The performance management myth

There are some things in life that seem logical, but are just wrong. I remember early in my study of Sociology one lecturer defining this as the Common Sense trap – that there was no such thing as common sense, and that often what appeared to make perfect sense actually didn’t. I guess that in the last few years people like Steven Levitt and Stephen Dubner of Freakonomics fame have made a career out of demonstrating that trap.

One of the things that falls into this category is the practice of performance management. It seems to make such great sense: set clear, SMART objectives to an individual; monitor their performance based on those objectives; reward them based on the attainment of those objectives; repeat to greater and greater business performance.

But does it actually work? Well, a search for ROI (or Business Benefits) of performance management on the Internet seems to draw little conclusive evidence (and certainly not a wealth of clear evidence). As a social system, however, it is nigh on impossible to double-blind test the hypothesis of performance management in the real world.

The issues, it appears to me, are two-fold: firstly the challenge of measuring the subjective, and secondly the issue of timeliness.

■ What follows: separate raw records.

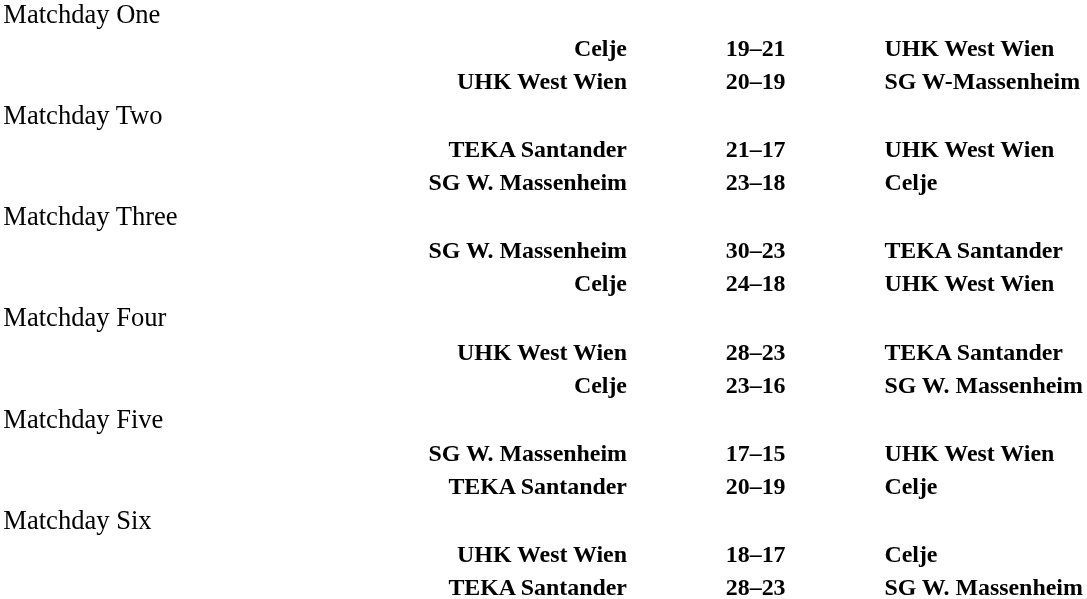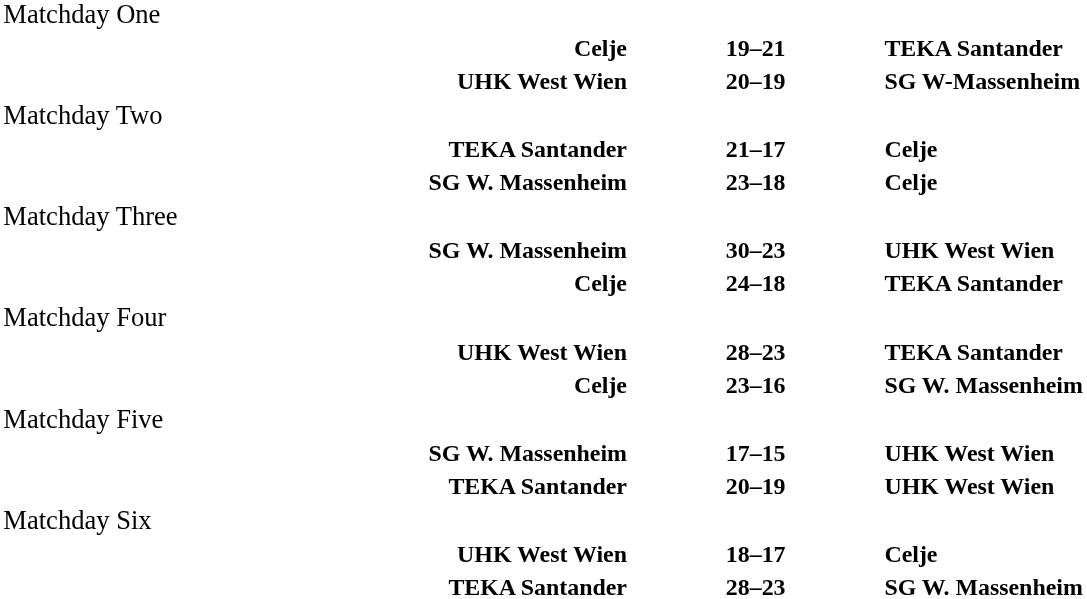19–21 | column 3: UHK West Wien -> TEKA Santander
21–17 | column 3: UHK West Wien -> Celje
30–23 | column 3: TEKA Santander -> UHK West Wien
24–18 | column 3: UHK West Wien -> TEKA Santander
TEKA Santander / 20–19 | column 3: Celje -> UHK West Wien
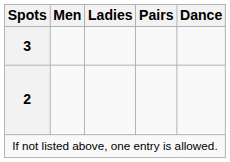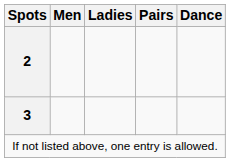rows swapped: 3 <-> 2
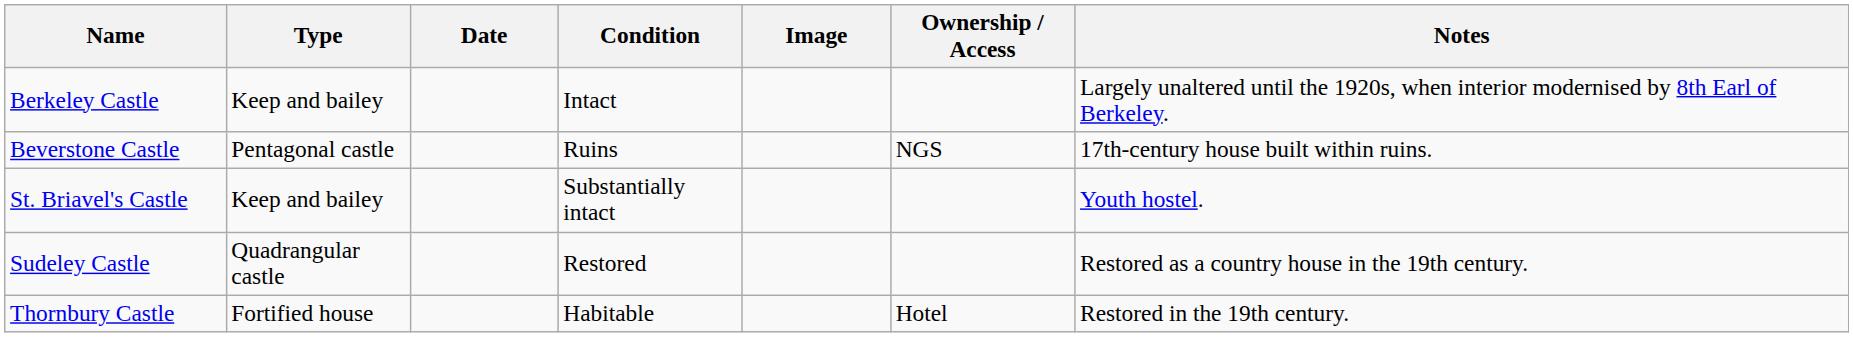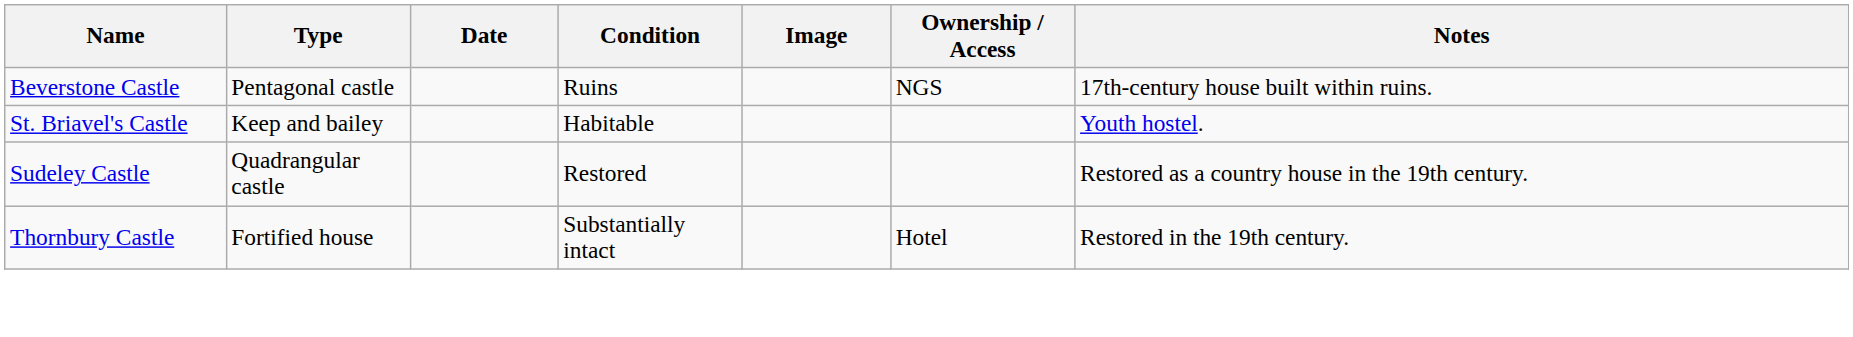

The truism that if you can’t measure it, you can’t manage it is a terrible old cliche that reduces modern life to a series of often irrelevant numbers. Reductive thinking about how to measure something important leads to people chasing targets rather than objectives and missing the point as a result. Maybe it would be better to refer to these things as “subjectives” rather than “objectives” and be done with it. Physical piecework is about the only thing for which the relative performance of people can by measured objectively (take bricklaying for want of a better example), and the rest all starts to become the realm of the subjective. Do we really want to work in a world where we only do things because we can measure them?

The timing issue, though, is the one that is much more fundamental in this increasingly fast-paced world. I can’t remember a year of my working life where the objectives set out at the beginning of the year were the ones that were important by the end of it. We live in a world where a new product can come to market and completely rejig the competition (or just die again) in a matter of months. So why are most people’s objectives still set in 12-month timespans? Who has such sage-like ability to predict so far into the future?

The solution to all of this? Well, I’m no management guru. But my hunch is that shorter time-framed, project-focused and team-based objectives would make for a more effective organisational delivery than individual objectives set over the course of a whole year. And effective project governance that celebrated rather than castigated the ending of projects that didn’t deliver what was expected would help too.